Olá caro leitor! Através deste guia rápido, prático e seguro, ensinar-lhe-ei as mais apuradas técnicas para se tornar um cidadão de bem, respeitador das minorias e das liberdades, defensor dos oprimidos… Um virtuoso social, por assim dizer. Por meio dos seguintes pequenos passos, você aprenderá importantes conceitos de polidez, humanitarismo e respeito universal, e como praticá-los. Vamos começar?

  • Renuncie completamente ao seu direito à liberdade de expressão. Regra máxima deste códice, deve ser seguida à risca, sob pena de poluir sua casta imagem. Um cidadão politicamente correto não emite juízo de valor, exceto nos casos em que é apoiado pelo senso comum. Há ocasiões em que grupos oprimidos são criticados. Nestes  casos, deve-se repetir mecanicamente e exaustivamente as falas utilizadas pelos defensores destes grupos, certificando-se de bajular o alvo da suposta crítica e de demonizar o agente dela. Resumindo: mesmo que você deseje de seu âmago dizer determinada coisa, julgue primeiramente se essa coisa será bem vista pelos outros, rendendo-lhe um aspecto bondoso e inviolável, ou se vai contra o senso comum (reprima-a neste caso). Classifique, também, qualquer tentativa do adversário no debate de usar a liberdade de expressão com o termo “discurso de ódio”.
  • Sempre defenda ferrenhamente grupos historicamente oprimidos e minorias, mesmo que essa defesa vá contra princípios racionais e lógicos. Simplesmente não importa se 1+1=2, quando os interesses das minorias estão em jogo. Ignore toda a argumentação baseada em conceitos e fatos e cicle em torno de frases que citam palavras chave como respeito, justiça social, preconceito e suas variantes, direitos humanos, etc. O uso de estratégias argumentativas nos leva ao próximo tópico.
  • Utilize-se de recursos de oratória hábeis o suficiente que coloquem seu adversário no debate contra algum suposto principio moral, dessa forma descreditando-o perante o senso comum. O uso de palavrões escabrosos e expressões ofensivas é bem vindo. O ad hominem (falácia contra o autor e sua vida pessoal, e não contra o conteúdo de sua oratória) deve ser usado sem moderação, visto que será endossado pela opinião geral, que verá seu opositor como uma pessoa completamente perversa. É de suma importância que você se contradiga, já que o desrespeito que você critica em seu adversário está sendo praticado em maior escala por você mesmo. Outro recurso muito eficiente é julgar a condição econômica do seu opositor, tendo absoluta certeza de que ele não viveu os comportamentos sociais que critica.
  • Adeque-se ao padrão comportamental a que você está inserido, mas critique a formação de padrões sociais. Criticar a padronização promovida pelo capitalismo opressor é indiscutível, mas deve ser aliado à sua adequação estética ao padrão do qual faz parte.
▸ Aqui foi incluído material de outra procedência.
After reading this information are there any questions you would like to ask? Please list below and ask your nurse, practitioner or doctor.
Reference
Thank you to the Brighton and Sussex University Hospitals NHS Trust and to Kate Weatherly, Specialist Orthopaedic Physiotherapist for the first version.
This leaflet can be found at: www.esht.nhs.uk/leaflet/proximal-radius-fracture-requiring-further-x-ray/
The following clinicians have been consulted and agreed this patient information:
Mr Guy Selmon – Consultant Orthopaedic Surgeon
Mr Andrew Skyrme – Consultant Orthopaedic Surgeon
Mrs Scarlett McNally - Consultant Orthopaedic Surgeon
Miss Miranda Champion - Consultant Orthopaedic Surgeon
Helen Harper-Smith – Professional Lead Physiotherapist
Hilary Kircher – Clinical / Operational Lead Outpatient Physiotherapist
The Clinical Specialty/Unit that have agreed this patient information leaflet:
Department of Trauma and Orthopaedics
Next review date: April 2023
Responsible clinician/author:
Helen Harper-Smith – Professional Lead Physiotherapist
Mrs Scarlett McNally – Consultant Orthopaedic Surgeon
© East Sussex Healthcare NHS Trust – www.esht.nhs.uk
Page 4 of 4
A contradição mostra-se, novamente, completamente necessária. É interessante também você se caracterizar como uma pessoa completamente diferente dos demais, assim como se caracterizam os outros jovens militantes, todos unicamente uniformes. Outra sugestão é a compra e o uso indiscriminado de produtos advindos do capitalismo opressor, já que eles são tão importantes para sua própria vida social. A padronização deverá perpetuar-se também em estilos musicais, artísticos e ideológicos.
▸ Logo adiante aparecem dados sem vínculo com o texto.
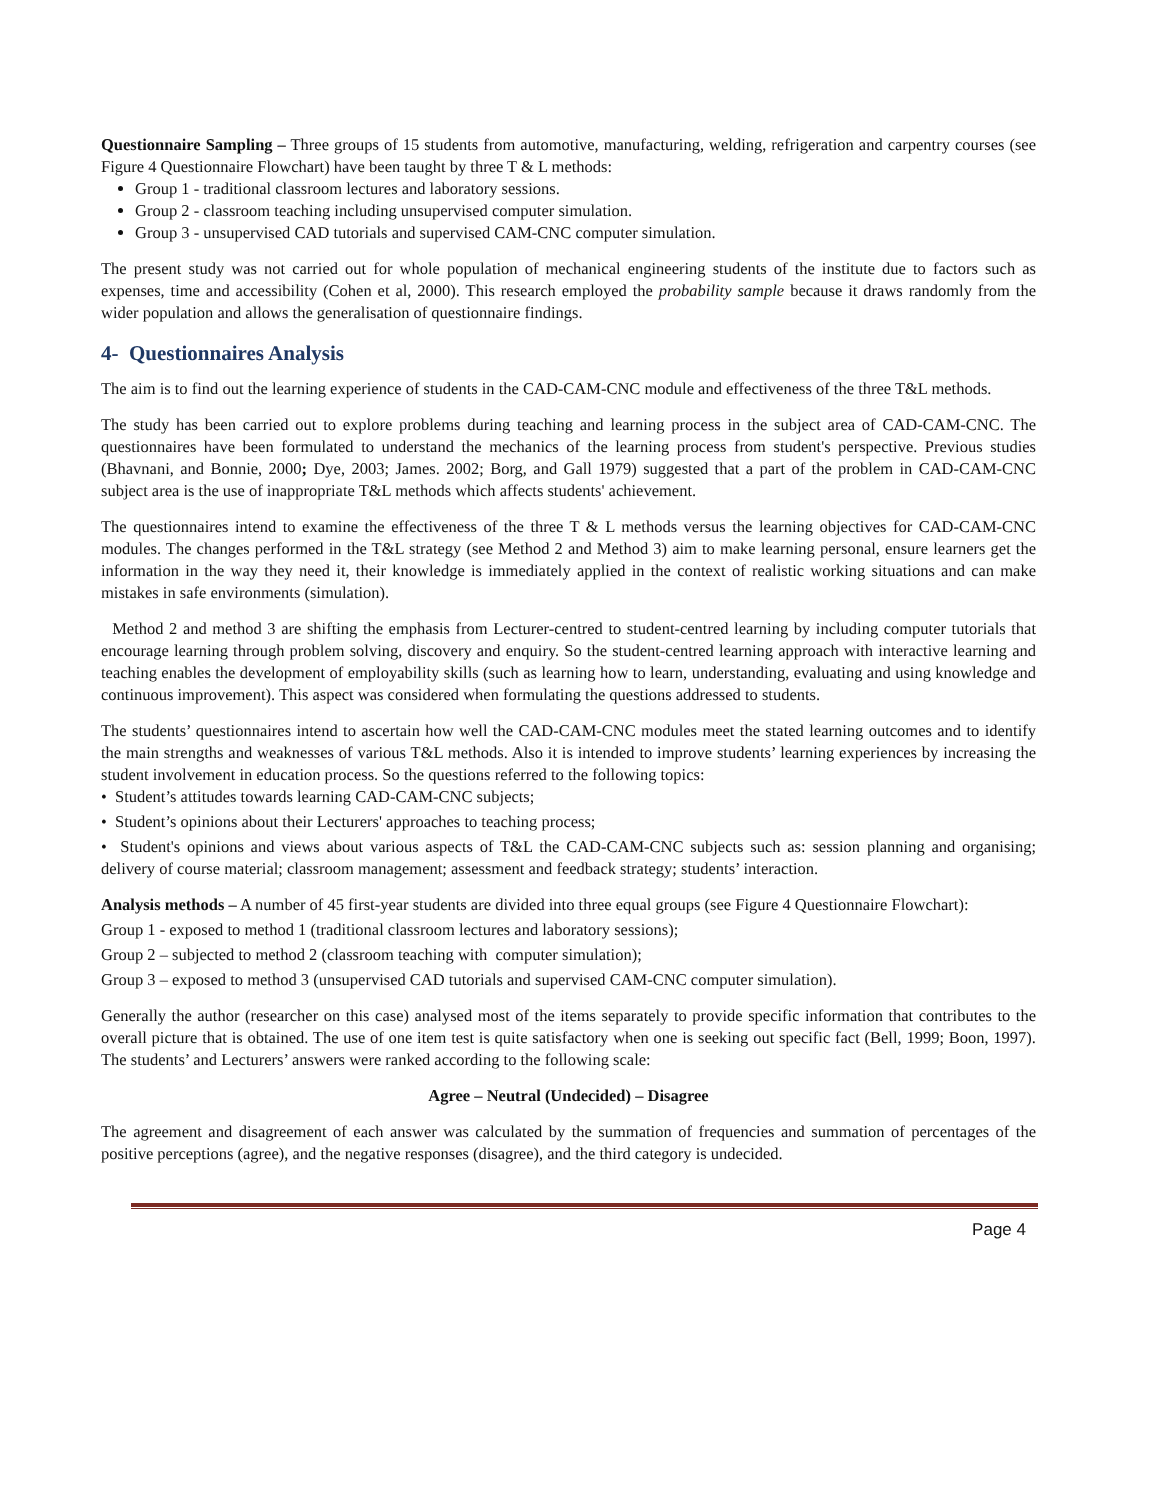Questionnaire Sampling – Three groups of 15 students from automotive, manufacturing, welding, refrigeration and carpentry courses (see Figure 4 Questionnaire Flowchart) have been taught by three T & L methods:
Group 1 - traditional classroom lectures and laboratory sessions.
Group 2 - classroom teaching including unsupervised computer simulation.
Group 3 - unsupervised CAD tutorials and supervised CAM-CNC computer simulation.
The present study was not carried out for whole population of mechanical engineering students of the institute due to factors such as expenses, time and accessibility (Cohen et al, 2000). This research employed the probability sample because it draws randomly from the wider population and allows the generalisation of questionnaire findings.
4- Questionnaires Analysis
The aim is to find out the learning experience of students in the CAD-CAM-CNC module and effectiveness of the three T&L methods.
The study has been carried out to explore problems during teaching and learning process in the subject area of CAD-CAM-CNC. The questionnaires have been formulated to understand the mechanics of the learning process from student's perspective. Previous studies (Bhavnani, and Bonnie, 2000; Dye, 2003; James. 2002; Borg, and Gall 1979) suggested that a part of the problem in CAD-CAM-CNC subject area is the use of inappropriate T&L methods which affects students' achievement.
The questionnaires intend to examine the effectiveness of the three T & L methods versus the learning objectives for CAD-CAM-CNC modules. The changes performed in the T&L strategy (see Method 2 and Method 3) aim to make learning personal, ensure learners get the information in the way they need it, their knowledge is immediately applied in the context of realistic working situations and can make mistakes in safe environments (simulation).
Method 2 and method 3 are shifting the emphasis from Lecturer-centred to student-centred learning by including computer tutorials that encourage learning through problem solving, discovery and enquiry. So the student-centred learning approach with interactive learning and teaching enables the development of employability skills (such as learning how to learn, understanding, evaluating and using knowledge and continuous improvement). This aspect was considered when formulating the questions addressed to students.
The students’ questionnaires intend to ascertain how well the CAD-CAM-CNC modules meet the stated learning outcomes and to identify the main strengths and weaknesses of various T&L methods. Also it is intended to improve students’ learning experiences by increasing the student involvement in education process. So the questions referred to the following topics:
• Student’s attitudes towards learning CAD-CAM-CNC subjects;
• Student’s opinions about their Lecturers' approaches to teaching process;
• Student's opinions and views about various aspects of T&L the CAD-CAM-CNC subjects such as: session planning and organising; delivery of course material; classroom management; assessment and feedback strategy; students’ interaction.
Analysis methods – A number of 45 first-year students are divided into three equal groups (see Figure 4 Questionnaire Flowchart):
Group 1 - exposed to method 1 (traditional classroom lectures and laboratory sessions);
Group 2 – subjected to method 2 (classroom teaching with computer simulation);
Group 3 – exposed to method 3 (unsupervised CAD tutorials and supervised CAM-CNC computer simulation).
Generally the author (researcher on this case) analysed most of the items separately to provide specific information that contributes to the overall picture that is obtained. The use of one item test is quite satisfactory when one is seeking out specific fact (Bell, 1999; Boon, 1997). The students’ and Lecturers’ answers were ranked according to the following scale:
Agree – Neutral (Undecided) – Disagree
The agreement and disagreement of each answer was calculated by the summation of frequencies and summation of percentages of the positive perceptions (agree), and the negative responses (disagree), and the third category is undecided.
Page 4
  • Cite indiscriminadamente fontes e autores dos quais nunca leu ou estudou a fundo. A base primordial para suas falácias devem ser as citações provenientes de estudos dos quais você não tem a menor ideia do que realmente querem dizer. A alusão a dados falsos, manipulados ou que não dizem respeito à situação em questão também é bem vinda. Sugestão de não leitura: O Capital de Karl Marx.
  • Não aceite, em hipótese alguma, a possibilidade de estar equivocado. Ora, como alguém que se baseia em principios de liberdade convencionados pelo fanatismo, pela oralidade e por uma suposta consciência coletiva poderia estar errado?! Impossível!
  • Analise a história com base em informações superficiais. O texto é auto explicativo.
  • Você não precisa ser um defensor de fato de tudo pelo que milita, apenas tem que parecer um. Como já dizia Maquiavel, a imagem que você passa é mais importante do seu “eu” real. Ninguém se importa se você realmente faz caridade ou se vai nas marchas pelos direitos das minorias, mas seus comentários nas redes sociais devem sempre mostrar seu lado bom e humano.

Com estas simples regras, você terá tudo para se tornar um jovem único, com ideias originais e um sincero apreço pelas causas sociais.